• _Travail demandé_
1 - Répondez à ces questions à partir du texte sur les niches sociales :
(a) Quel montant est cité au titre de la réduction du coût du travail ?
(b) Qui a répondu à la question de M. Belkhir Belhaddad sur les départs anticipés en retraite et la pénibilité au travail ?
(c) À combien s'élève l'enjeu signalé pour le paiement à bon droit des indemnités journalières ?
2 - Reproduisez fidèlement le passage du texte sur les niches sociales qui va de « S'agissant des départs » jusqu'à « 1 milliard d'euros. » inclus.

• _Texte du document_
- - -

Concernant les niches sociales, le débat est permanent entre la Cour des comptes et la direction de la sécurité sociale, d'un côté, et l'État, avec la direction de la législation fiscale, de l'autre, pour déterminer ce qui relève de la norme et ou de l'exception. Ce débat est souvent invoqué par les administrations pour ne pas faire figurer dans les documents d'information à l'attention des parlementaires l'ensemble des dispositifs qui, de notre point de vue, constituent une exonération à la règle de droit commun en matière fiscale et en matière sociale.

Nous en avons d'ailleurs débattu dans le cadre de la préparation de ce chapitre avec le ministère. Nous lui avons soumis un certain nombre de corrections techniques, qui ont été acceptées. L'annexe 5 sera plus fiable, plus précise cette année qu'elle ne l'était les années précédentes. Il reste quelques débats de fond, ainsi qu'une défaillance générale de l'évaluation de ces dispositifs ; cela vaut aussi pour les exonérations fiscales.

Malgré tout, 90 milliards d'euros, et même, si l'on prend en compte l'ensemble des régimes complémentaires, probablement un peu plus de 100 milliards – ce qui inclut, il faut le rappeler, 52 milliards d'euros au titre de la réduction du coût du travail, une niche qui a en soi une justification économique ancienne, puisqu'elle compte aujourd'hui une trentaine d'années – constituent une masse justifiant des évaluations récurrentes.

Nous avons, en la matière, un regret : même lorsque des évaluations négatives ont été menées, les conséquences n'en ont pas été tirées, comme nous le signalons dans le chapitre en question, au travers de plusieurs cas.

S'agissant des départs anticipés en retraite et de la pénibilité au travail, Jean-Pierre Viola, rapporteur général de ce rapport, a répondu à la question de M. Belkhir Belhaddad.

Pour répondre aux questions posées par Mme Jeanine Dubié sur la gestion des indemnités journalières, la Caisse nationale de l'assurance maladie (CNAM) dispose aujourd'hui – et cela nous rassure – d'un plan en cours d'exécution qui prévoit de développer très fortement le numérique. Nous avons également pointé, dans le rapport sur la certification des comptes, une grande partie des difficultés liées au paiement à bon droit de cette prestation : nous y signalons cet enjeu de l'ordre de 800 millions à 1 milliard d'euros.

Vous avez raison de le souligner : à l'époque du numérique et de la déclaration sociale nominative (DSN), la numérisation doit s'accélérer, car c'est une condition capitale pour, sans même parler des fraudes, éviter des erreurs dans la liquidation des prestations ainsi que pour verser des prestations en se basant sur des données de revenus des allocataires contemporaines et non anciennes. Or de telles données sont automatiquement fournies par la DSN – et non pas déclarées, car chaque déclaration implique un risque d'erreur, intentionnelle ou non.

- - -

• _Données fournies_

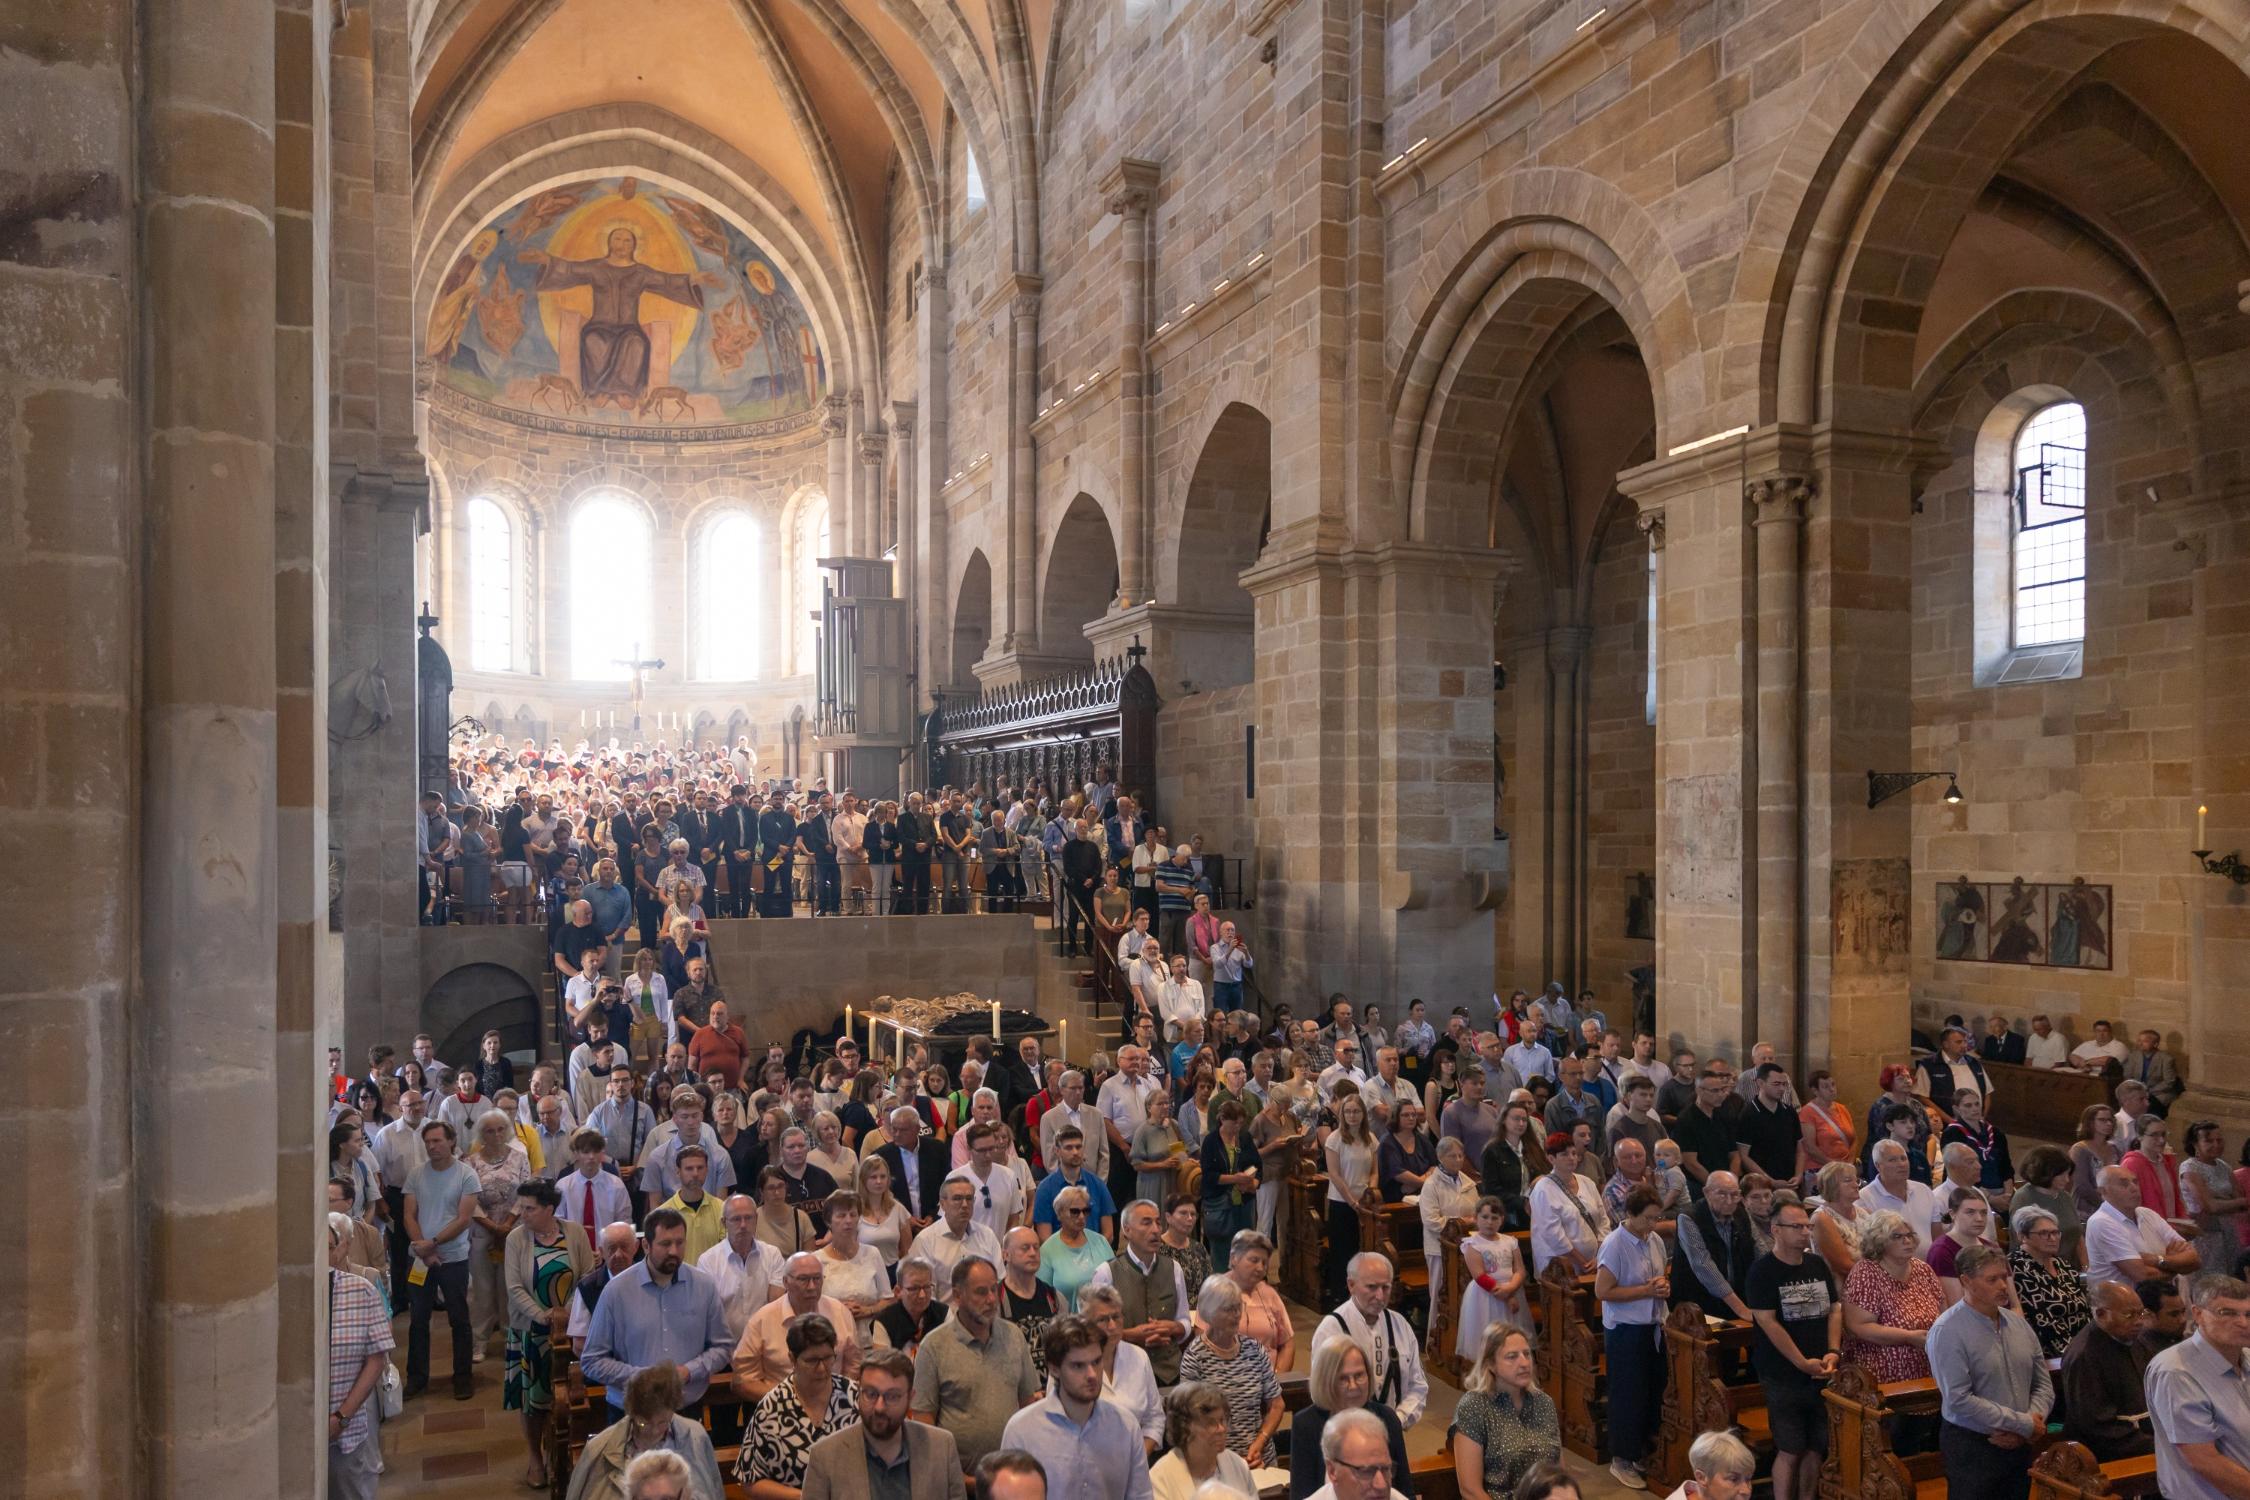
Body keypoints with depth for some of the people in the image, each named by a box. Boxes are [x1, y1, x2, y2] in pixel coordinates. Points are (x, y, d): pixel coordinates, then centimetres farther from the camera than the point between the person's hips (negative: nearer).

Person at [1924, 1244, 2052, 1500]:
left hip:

- - -

• _Vos réponses_
1 -
(a) 52 milliards d'euros.
(b) Jean-Pierre Viola, rapporteur général de ce rapport.
(c) De l'ordre de 800 millions à 1 milliard d'euros.

2 -
S'agissant des départs anticipés en retraite et de la pénibilité au travail, Jean-Pierre Viola, rapporteur général de ce rapport, a répondu à la question de M. Belkhir Belhaddad.

Pour répondre aux questions posées par Mme Jeanine Dubié sur la gestion des indemnités journalières, la Caisse nationale de l'assurance maladie (CNAM) dispose aujourd'hui – et cela nous rassure – d'un plan en cours d'exécution qui prévoit de développer très fortement le numérique. Nous avons également pointé, dans le rapport sur la certification des comptes, une grande partie des difficultés liées au paiement à bon droit de cette prestation : nous y signalons cet enjeu de l'ordre de 800 millions à 1 milliard d'euros.